Even in the face of gore and atrocity, the message will still fall upon the deaf ears of many Americans. In the comments of the article, user Nick1972 suggested that even more graphic content should be shown. “Here is the problem with the American press; they sanitize everything. In the rest of the world when there are things like bombing and shootings, pictures of the dead bodies are shown with all the wounds and body parts. That is the only way to shock people to the horrors of guns.”
Buzbee answered to these requests as well in her explanation. “Some families indicated they would be open to granting permission, but ultimately we decided that the potential harm to victims’ families outweighed any potential journalistic value of showing recognizable bodies,” she wrote.
By publishing these materials, the Post has denied naivety to the American public, forcing them to reckon with reality and ushering in a new era of more candid reporting. It seems that humanizing tragedies may be the only way to break through America’s bulletproof ignorance and inspire change instead of complacency.
The Reality
American students are accustomed to living in fear. At Pleasant Valley, each classroom’s red trauma kit reminds them that school is no longer a safe haven. They go to school knowing that an alarm could sound at any moment, signifying that the unthinkable is happening.

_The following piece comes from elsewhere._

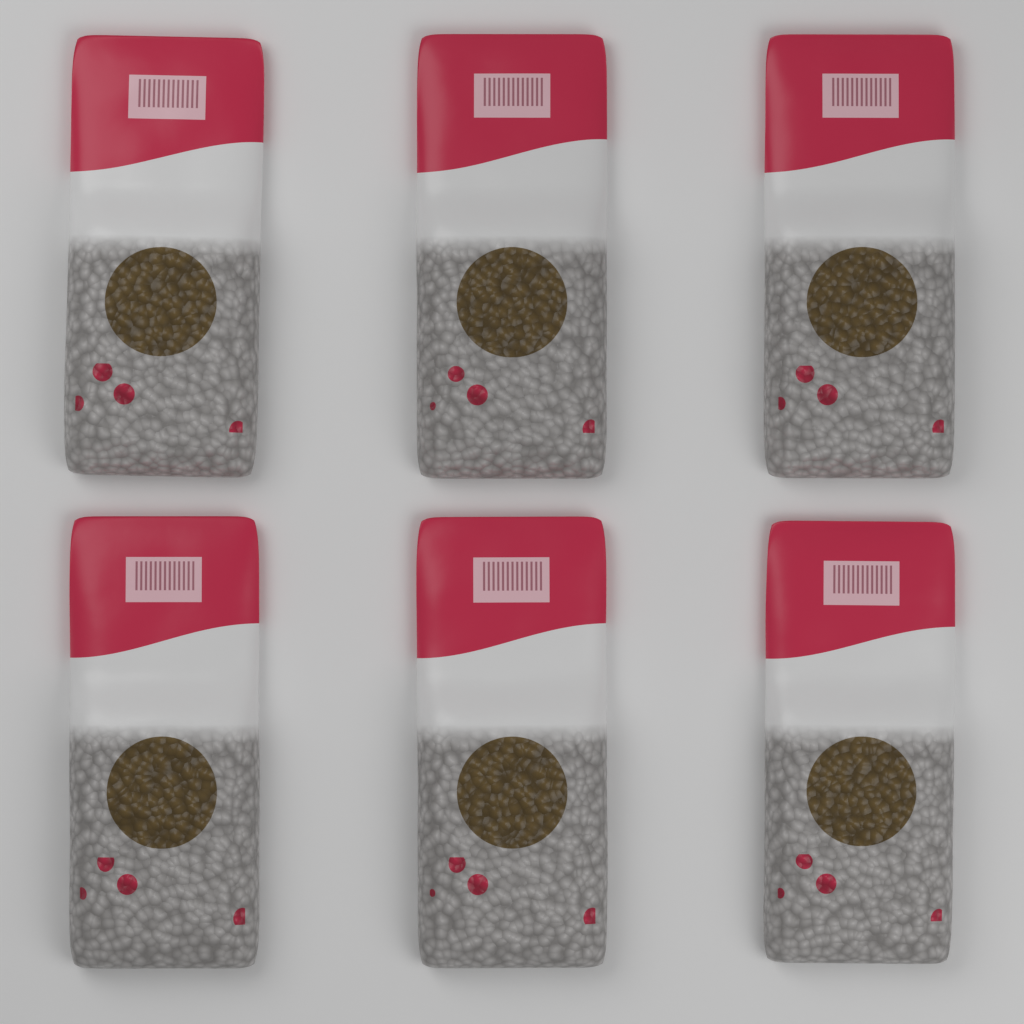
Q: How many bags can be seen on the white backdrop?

Current seniors are the same age as the majority of the victims of the Sandy Hook Elementary School shooting in 2012, often regarded as the tipping point of mass shootings in America. This means that today’s youth have grown up in the era of school shootings. In between learning the alphabet and addition, they were taught ALICE drill protocol, arming them with their own defenses before they could read.

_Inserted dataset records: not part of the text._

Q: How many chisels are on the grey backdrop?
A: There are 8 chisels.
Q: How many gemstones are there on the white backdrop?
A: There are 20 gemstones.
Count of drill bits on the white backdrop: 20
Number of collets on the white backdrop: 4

But anticipation does not equal expectation.
When sophomore Cooper Olderog heard a lockdown alarm after school one Wednesday, he didn’t think twice. He ran to the basement of the theater, where he knew there was no PA system, and warned the other students, who immediately began turning off lights and barricading themselves into a room.

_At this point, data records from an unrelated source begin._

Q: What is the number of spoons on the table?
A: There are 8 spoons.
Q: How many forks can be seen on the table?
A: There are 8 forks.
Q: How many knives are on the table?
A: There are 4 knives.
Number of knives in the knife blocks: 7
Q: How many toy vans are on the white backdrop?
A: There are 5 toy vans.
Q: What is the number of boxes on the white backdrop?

“My first thought was just ‘I’m gonna die,’” Olderog said. “That was a shared first thought between most of us.”
The alarm was a drill, but none of the students heard the precursor announcement. To them, it was very real.
For over half an hour, they waited in tense silence. According to Olderog, they were “prepared for the worst.”
It isn’t always a drill though. Senior Amelia Martin lives in Brunswick, Maine, about half an hour away from Lewiston, where a shooting on Oct. 25 became the deadliest this year, leaving 18 dead and over a dozen more injured.
Martin and other residents were ordered to shelter in place as police conducted a massive manhunt for the gunman.
“I was honestly scared to leave the house and I actually didn’t for two days,” Martin said. “It was something I never expected because of Maine’s reputation of a safer state”
But only days after the gunman was found dead, life seemingly went back to normal for Martin and her friends.
“The Monday after it happened my school had everyone report to their homerooms early in the morning for a small meeting about support services…The shooting was also overshadowed by the Halloween celebrations that the town decided to hold on the Tuesday after it happened,” she explained.
For the people impacted by mass-shootings, returning to normal can be difficult, or even near impossible. Olderog never thought something like that could happen at PV, but ever since the drill he has had a constant fear that the next lockdown may be real. “Ever since that happened… I don’t like to be in the theater alone,” he said.
Martin’s community is still coping as well. “It’s such a surreal experience that people are still shocked that it actually happened,” she said.
But in the rest of the world, people have already moved on. All that’s left for them to do is look back with remorse and wait for the next one.